**Görev tanımı:** Aşağıdaki maddelerde "watch" kelimesinin geçtiği tüm satırları bulun. Bu satırları olduğu gibi kopyalayın.

**Görev malzemesi:**

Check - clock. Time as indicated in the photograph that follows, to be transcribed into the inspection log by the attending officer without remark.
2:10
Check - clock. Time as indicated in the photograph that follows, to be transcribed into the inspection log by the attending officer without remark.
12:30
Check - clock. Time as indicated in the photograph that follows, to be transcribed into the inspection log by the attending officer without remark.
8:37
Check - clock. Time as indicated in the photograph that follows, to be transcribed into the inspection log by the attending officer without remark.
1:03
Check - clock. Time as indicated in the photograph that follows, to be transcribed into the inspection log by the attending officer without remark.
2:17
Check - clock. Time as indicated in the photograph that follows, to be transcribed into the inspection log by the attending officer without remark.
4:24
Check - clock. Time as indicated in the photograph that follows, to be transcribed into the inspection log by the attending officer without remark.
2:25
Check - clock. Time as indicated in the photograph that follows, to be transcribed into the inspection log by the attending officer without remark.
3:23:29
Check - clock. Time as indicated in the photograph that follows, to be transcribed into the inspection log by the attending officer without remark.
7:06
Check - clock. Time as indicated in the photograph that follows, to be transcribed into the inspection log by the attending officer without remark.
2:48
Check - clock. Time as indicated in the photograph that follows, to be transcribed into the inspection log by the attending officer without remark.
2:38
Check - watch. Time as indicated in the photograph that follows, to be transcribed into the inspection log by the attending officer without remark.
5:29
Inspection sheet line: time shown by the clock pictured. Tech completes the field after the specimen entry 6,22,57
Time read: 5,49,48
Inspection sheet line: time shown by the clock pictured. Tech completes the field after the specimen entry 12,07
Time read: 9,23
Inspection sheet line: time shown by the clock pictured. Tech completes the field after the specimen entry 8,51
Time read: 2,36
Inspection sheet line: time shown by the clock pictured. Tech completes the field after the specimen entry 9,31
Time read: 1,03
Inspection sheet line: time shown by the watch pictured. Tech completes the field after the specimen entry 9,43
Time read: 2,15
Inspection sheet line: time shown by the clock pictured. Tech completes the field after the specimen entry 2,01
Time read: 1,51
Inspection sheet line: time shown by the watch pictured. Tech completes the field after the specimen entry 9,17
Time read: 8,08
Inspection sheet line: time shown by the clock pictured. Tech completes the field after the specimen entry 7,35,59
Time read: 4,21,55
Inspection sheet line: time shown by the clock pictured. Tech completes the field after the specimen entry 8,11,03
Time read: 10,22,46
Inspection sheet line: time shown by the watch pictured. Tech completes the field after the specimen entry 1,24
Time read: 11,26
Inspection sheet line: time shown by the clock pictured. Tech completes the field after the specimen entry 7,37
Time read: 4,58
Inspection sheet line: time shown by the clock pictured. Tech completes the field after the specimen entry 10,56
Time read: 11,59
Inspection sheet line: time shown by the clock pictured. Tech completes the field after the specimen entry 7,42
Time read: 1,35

**Sonuç:**
Check - watch. Time as indicated in the photograph that follows, to be transcribed into the inspection log by the attending officer without remark.
Inspection sheet line: time shown by the watch pictured. Tech completes the field after the specimen entry 9,43
Inspection sheet line: time shown by the watch pictured. Tech completes the field after the specimen entry 9,17
Inspection sheet line: time shown by the watch pictured. Tech completes the field after the specimen entry 1,24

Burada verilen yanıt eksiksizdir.